This morning's Defamer Attractions was gravely remiss in omitting Thomas Kinkade's Christmas Cottage from its assortment of hot new DVD releases. Our consciences ache even worse after today's revelation of a fascinating production memo by Kinkade himself, the evangelical "Painter of Light" whose 16-point missive for achieving the most faithful adaptation of his woodsy cornball nursing-home art wound up leaked to Vanity Fair.In the video above, featured modestly on the Christmas Cottage Web site, Kinkade promises an autobiographical family classic featuring Peter O'Toole, Marcia Gay Harden and Jared Paladecki, and which holds its own against It's a Wonderful Life.
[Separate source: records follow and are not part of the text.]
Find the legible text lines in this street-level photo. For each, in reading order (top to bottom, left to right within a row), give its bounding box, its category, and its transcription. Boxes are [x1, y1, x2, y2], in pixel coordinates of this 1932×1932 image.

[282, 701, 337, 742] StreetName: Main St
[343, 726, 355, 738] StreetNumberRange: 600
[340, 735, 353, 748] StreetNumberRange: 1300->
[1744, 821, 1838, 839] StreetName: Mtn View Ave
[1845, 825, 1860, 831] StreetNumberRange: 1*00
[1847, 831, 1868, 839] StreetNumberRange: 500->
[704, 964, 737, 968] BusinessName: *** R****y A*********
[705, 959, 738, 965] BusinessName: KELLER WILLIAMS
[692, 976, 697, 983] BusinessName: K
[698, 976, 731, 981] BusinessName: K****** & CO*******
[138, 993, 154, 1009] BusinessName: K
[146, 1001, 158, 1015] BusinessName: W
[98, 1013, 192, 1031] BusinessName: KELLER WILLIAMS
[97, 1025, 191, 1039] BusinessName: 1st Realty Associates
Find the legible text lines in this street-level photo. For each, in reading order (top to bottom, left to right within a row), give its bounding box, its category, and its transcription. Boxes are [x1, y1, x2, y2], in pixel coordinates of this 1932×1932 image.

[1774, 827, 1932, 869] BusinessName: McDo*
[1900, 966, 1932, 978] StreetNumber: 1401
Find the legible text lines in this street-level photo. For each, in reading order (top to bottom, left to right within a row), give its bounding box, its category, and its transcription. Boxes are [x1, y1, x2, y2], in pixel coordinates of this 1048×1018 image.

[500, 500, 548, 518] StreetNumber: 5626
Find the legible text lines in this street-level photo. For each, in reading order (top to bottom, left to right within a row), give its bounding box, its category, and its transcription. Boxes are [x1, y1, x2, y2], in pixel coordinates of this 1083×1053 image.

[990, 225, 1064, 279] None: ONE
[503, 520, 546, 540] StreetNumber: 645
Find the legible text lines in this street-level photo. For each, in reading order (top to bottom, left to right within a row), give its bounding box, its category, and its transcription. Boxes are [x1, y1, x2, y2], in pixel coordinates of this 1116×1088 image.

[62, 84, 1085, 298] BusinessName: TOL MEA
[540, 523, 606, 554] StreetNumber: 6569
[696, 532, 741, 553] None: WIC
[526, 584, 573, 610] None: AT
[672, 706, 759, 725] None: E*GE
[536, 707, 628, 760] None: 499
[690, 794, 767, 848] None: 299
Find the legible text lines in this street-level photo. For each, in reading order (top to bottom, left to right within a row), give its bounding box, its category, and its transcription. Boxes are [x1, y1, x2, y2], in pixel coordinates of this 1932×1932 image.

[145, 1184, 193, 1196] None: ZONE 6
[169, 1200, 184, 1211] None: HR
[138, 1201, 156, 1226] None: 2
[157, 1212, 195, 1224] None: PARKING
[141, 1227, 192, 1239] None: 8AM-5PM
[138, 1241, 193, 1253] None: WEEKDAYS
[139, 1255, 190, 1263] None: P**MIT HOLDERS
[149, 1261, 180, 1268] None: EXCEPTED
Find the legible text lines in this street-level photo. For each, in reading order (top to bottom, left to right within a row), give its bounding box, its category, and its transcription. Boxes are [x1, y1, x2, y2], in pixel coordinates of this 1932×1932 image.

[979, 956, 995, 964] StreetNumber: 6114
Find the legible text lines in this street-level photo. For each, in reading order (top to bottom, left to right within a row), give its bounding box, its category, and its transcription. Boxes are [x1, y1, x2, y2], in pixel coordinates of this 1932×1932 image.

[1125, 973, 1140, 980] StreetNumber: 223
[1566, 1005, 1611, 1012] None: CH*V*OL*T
Bold claims all, especially considering Cottage went straight to DVD. Still, considering the explicit directions excerpted here, what could possibly go wrong? Apart from the Kubrick references, that is:
3) Create classic compositions. [...] Utilize traditional eye levels for setting the shot — that is, no high vantage points, off-kilter vantage points, or "worms eye view" vantage points. Generally focus on a standing adults viewpoint of the scene at hand. 4) Awareness of edges. Create an overall sense of soft edges, strive for a Barry Lyndon look. Star filters used sparingly, but an overall "gauzy" look preferable to hard edge realism. [...] 6) Hidden details whenever possible, References to my children (from youngest to oldest as follows): Evie, Winsor, Chandler and Merritt. References to my anniversary date, the number 52, the number 82, and the number 5282 (for fun, notice how many times this appears in my major published works). Hidden N's throughout — preferably thirty N's, commemorating one N for each year since the events happened. 16) Most important concept of all — THE CONCEPT OF LOVE. Perhaps we could make large posters that simply say "Love this movie" and post them about.
Yes, lets! Just above the pull quote from cinematography great Ellen Kuras, who tells VF that Kincade's definition of "cozy" imagery sounds like "a prescription for a bad ’60s porn movie." But that hardly seems fair — even '60s porn screened in movie theaters before disappearing forever into video oblivion.